[Supplied material — start]
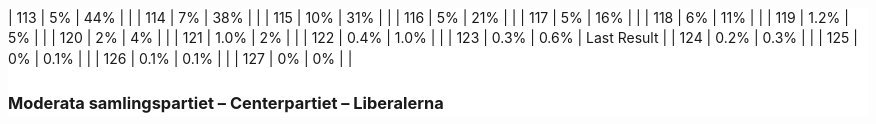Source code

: | 113 | 5% | 44% |  |
| 114 | 7% | 38% |  |
| 115 | 10% | 31% |  |
| 116 | 5% | 21% |  |
| 117 | 5% | 16% |  |
| 118 | 6% | 11% |  |
| 119 | 1.2% | 5% |  |
| 120 | 2% | 4% |  |
| 121 | 1.0% | 2% |  |
| 122 | 0.4% | 1.0% |  |
| 123 | 0.3% | 0.6% | Last Result |
| 124 | 0.2% | 0.3% |  |
| 125 | 0% | 0.1% |  |
| 126 | 0.1% | 0.1% |  |
| 127 | 0% | 0% |  |

### Moderata samlingspartiet – Centerpartiet – Liberalerna
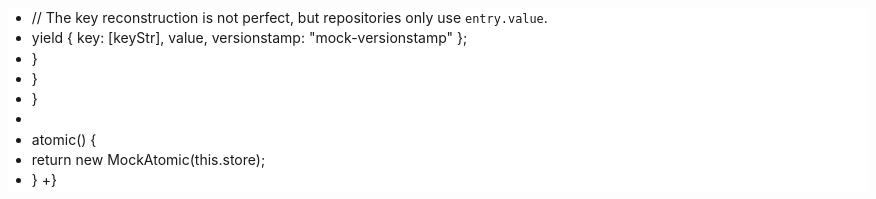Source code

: - // The key reconstruction is not perfect, but repositories only use
  `entry.value`.
- yield { key: [keyStr], value, versionstamp: "mock-versionstamp" };
- }
- }
- }
-
- atomic() {
- return new MockAtomic(this.store);
- } +}
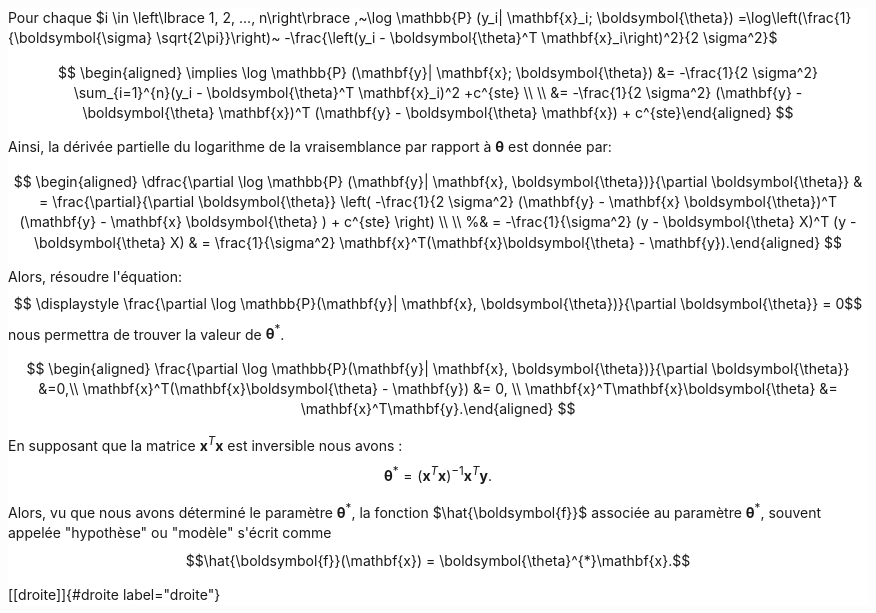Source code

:   Pour chaque
  $i \in \left\lbrace 1, 2, ..., n\right\rbrace  ,~\log \mathbb{P} (y_i| \mathbf{x}_i; \boldsymbol{\theta}) =\log\left(\frac{1}{\boldsymbol{\sigma} \sqrt{2\pi}}\right)~ -\frac{\left(y_i - \boldsymbol{\theta}^T \mathbf{x}_i\right)^2}{2 \sigma^2}$

  $$
  \begin{aligned}
  \implies \log \mathbb{P} (\mathbf{y}| \mathbf{x}; \boldsymbol{\theta}) &= -\frac{1}{2 \sigma^2} \sum_{i=1}^{n}(y_i - \boldsymbol{\theta}^T \mathbf{x}_i)^2 +c^{ste}
  \\
  \\
  &= -\frac{1}{2 \sigma^2} (\mathbf{y} - \boldsymbol{\theta} \mathbf{x})^T (\mathbf{y} - \boldsymbol{\theta} \mathbf{x}) + c^{ste}\end{aligned}
  $$

  Ainsi, la dérivée partielle du logarithme de la vraisemblance par
  rapport à $\boldsymbol{\theta}$ est donnée par:

  $$
  \begin{aligned}
  \dfrac{\partial \log \mathbb{P} (\mathbf{y}| \mathbf{x}, \boldsymbol{\theta})}{\partial \boldsymbol{\theta}} & = \frac{\partial}{\partial \boldsymbol{\theta}} \left( -\frac{1}{2 \sigma^2} (\mathbf{y} - \mathbf{x} \boldsymbol{\theta})^T (\mathbf{y} - \mathbf{x} \boldsymbol{\theta} ) + c^{ste} \right)
  \\
  \\
  %& =  -\frac{1}{\sigma^2} (y - \boldsymbol{\theta} X)^T (y - \boldsymbol{\theta} X)
  & = \frac{1}{\sigma^2} \mathbf{x}^T(\mathbf{x}\boldsymbol{\theta} - \mathbf{y}).\end{aligned}
  $$

  Alors, résoudre l'équation: $$
      \displaystyle \frac{\partial \log \mathbb{P}(\mathbf{y}| \mathbf{x}, \boldsymbol{\theta})}{\partial \boldsymbol{\theta}} = 0$$
  nous permettra de trouver la valeur de $\boldsymbol{\theta}^*$.

  $$
  \begin{aligned}
      \frac{\partial \log \mathbb{P}(\mathbf{y}| \mathbf{x}, \boldsymbol{\theta})}{\partial \boldsymbol{\theta}} &=0,\\
      \mathbf{x}^T(\mathbf{x}\boldsymbol{\theta} - \mathbf{y}) &= 0, \\
      \mathbf{x}^T\mathbf{x}\boldsymbol{\theta} &= \mathbf{x}^T\mathbf{y}.\end{aligned}
  $$

  En supposant que la matrice $\mathbf{x}^T\mathbf{x}$ est inversible
  nous avons : $$
    \boldsymbol{\theta}^{*} = (\mathbf{x}^T\mathbf{x})^{-1}\mathbf{x}^T\mathbf{y}.$$

  Alors, vu que nous avons déterminé le paramètre
  $\boldsymbol{\theta}^{*}$, la fonction $\hat{\boldsymbol{f}}$
  associée au paramètre $\boldsymbol{\theta}^{*}$, souvent appelée
  \"hypothèse\" ou \"modèle\" s'écrit comme
  $$\hat{\boldsymbol{f}}(\mathbf{x}) = \boldsymbol{\theta}^{*}\mathbf{x}.$$

  [\[droite\]]{#droite label="droite"}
[Supplied material — finish]
Task goal →
Whenever the string "nous" occurs in a line of the entries above, copy that line.

Answer to this task →
  nous permettra de trouver la valeur de $\boldsymbol{\theta}^*$.
  nous avons : $$
  Alors, vu que nous avons déterminé le paramètre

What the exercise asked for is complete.